* WHAT TO WORK ON:
Pick each line containing the word "lines" out of the data below.

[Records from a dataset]
——————————

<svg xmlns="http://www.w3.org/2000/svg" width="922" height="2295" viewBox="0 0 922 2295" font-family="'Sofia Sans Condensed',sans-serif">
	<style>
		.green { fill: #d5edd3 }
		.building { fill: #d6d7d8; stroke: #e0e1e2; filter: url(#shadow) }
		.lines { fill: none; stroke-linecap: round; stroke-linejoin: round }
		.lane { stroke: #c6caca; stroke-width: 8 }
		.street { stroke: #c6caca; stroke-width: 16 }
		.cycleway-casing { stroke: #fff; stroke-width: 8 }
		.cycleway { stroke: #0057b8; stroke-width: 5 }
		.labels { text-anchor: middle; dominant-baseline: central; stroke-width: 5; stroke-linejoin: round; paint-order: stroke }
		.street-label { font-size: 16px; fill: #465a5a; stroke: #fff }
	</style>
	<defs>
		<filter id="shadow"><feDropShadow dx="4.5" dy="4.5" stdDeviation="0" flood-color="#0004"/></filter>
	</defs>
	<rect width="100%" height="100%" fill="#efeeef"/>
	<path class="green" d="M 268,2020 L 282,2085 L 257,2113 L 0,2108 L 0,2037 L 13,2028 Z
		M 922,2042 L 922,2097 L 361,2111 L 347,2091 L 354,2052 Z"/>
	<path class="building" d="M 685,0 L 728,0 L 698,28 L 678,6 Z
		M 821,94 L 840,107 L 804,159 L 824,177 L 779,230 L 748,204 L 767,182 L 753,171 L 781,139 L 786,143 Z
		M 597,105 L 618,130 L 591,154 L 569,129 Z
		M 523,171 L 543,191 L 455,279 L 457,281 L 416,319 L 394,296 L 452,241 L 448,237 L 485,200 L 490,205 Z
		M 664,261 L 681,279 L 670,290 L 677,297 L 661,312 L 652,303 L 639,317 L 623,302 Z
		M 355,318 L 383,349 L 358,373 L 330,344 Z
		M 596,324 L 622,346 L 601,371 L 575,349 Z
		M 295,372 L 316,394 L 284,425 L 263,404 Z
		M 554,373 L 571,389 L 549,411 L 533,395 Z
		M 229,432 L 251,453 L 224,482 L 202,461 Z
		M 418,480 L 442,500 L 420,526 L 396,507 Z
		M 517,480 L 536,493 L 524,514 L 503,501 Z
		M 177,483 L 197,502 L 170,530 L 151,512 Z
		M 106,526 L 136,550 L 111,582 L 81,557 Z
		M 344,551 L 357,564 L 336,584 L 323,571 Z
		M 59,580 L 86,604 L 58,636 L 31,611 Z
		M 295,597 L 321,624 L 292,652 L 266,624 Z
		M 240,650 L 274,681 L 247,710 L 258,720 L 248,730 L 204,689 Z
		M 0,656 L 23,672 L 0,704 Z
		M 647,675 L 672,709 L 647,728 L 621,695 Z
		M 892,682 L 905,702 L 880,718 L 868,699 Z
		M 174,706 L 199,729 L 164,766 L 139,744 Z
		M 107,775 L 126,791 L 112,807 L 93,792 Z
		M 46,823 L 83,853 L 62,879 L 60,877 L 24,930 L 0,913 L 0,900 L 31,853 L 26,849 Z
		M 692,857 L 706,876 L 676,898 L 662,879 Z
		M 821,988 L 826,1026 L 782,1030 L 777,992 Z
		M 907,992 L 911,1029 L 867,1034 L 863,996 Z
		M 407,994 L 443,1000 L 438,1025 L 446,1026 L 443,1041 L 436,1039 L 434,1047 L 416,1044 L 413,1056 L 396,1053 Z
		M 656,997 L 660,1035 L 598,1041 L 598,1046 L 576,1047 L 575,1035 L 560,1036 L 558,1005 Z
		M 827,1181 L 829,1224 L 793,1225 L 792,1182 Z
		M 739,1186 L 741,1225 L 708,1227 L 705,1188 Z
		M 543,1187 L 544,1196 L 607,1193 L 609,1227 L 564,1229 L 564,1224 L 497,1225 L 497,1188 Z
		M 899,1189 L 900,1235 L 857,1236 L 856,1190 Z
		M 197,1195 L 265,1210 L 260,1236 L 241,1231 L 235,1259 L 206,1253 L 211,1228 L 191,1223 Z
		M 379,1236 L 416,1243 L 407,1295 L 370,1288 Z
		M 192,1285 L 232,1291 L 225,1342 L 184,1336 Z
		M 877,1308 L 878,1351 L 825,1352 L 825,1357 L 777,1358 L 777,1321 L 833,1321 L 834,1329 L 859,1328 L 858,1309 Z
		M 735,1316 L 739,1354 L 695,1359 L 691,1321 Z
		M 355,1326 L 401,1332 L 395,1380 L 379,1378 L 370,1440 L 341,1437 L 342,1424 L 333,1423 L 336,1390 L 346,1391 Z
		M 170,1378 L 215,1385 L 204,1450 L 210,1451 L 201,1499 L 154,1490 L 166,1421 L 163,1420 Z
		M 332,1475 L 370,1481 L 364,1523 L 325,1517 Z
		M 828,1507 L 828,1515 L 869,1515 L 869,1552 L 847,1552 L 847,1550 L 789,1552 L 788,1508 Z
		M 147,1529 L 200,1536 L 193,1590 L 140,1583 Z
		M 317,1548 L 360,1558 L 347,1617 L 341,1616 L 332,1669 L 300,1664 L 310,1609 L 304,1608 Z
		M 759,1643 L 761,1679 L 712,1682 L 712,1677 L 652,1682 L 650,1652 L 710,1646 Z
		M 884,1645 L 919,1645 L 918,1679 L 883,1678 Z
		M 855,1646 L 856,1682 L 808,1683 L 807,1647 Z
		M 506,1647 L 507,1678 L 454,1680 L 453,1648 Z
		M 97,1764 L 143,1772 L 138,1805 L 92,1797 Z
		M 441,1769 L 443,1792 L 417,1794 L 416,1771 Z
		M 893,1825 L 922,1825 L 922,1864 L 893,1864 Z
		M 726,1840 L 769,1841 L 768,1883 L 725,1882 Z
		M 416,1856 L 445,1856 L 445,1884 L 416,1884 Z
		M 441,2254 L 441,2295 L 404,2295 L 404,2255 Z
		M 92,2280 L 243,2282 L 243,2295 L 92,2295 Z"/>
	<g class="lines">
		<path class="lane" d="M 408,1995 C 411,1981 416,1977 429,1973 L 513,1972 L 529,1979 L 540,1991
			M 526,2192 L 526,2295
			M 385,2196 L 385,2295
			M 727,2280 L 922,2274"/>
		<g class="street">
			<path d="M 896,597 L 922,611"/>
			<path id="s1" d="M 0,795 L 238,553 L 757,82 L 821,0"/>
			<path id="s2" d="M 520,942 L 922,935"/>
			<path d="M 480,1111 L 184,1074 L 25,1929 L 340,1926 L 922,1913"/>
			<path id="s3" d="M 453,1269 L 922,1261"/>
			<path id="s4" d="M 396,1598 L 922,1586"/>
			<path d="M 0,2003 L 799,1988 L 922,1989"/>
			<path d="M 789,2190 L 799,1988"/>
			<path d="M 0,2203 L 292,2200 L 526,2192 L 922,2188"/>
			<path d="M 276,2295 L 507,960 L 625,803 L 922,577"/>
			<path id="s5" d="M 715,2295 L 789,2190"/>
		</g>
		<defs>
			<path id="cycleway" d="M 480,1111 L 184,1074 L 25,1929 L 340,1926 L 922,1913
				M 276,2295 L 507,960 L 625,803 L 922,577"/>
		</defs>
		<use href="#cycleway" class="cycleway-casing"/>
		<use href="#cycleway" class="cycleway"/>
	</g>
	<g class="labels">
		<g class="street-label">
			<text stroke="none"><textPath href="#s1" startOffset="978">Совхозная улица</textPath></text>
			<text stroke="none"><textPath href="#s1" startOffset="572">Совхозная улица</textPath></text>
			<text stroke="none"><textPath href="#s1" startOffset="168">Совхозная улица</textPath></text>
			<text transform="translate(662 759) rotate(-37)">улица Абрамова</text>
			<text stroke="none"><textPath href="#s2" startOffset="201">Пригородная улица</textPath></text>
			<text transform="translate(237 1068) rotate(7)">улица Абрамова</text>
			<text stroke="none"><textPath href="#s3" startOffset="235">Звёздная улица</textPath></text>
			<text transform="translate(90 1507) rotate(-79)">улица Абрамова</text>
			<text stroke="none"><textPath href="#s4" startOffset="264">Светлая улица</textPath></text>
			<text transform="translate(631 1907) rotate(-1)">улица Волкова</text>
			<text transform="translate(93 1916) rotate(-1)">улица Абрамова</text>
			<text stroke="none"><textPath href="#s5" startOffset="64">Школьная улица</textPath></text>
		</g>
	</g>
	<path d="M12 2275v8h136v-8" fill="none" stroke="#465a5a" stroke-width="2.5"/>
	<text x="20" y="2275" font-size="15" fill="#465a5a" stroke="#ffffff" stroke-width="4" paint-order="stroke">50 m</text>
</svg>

——————————

* ANSWER TO THE EXERCISE:
		.lines { fill: none; stroke-linecap: round; stroke-linejoin: round }
	<g class="lines">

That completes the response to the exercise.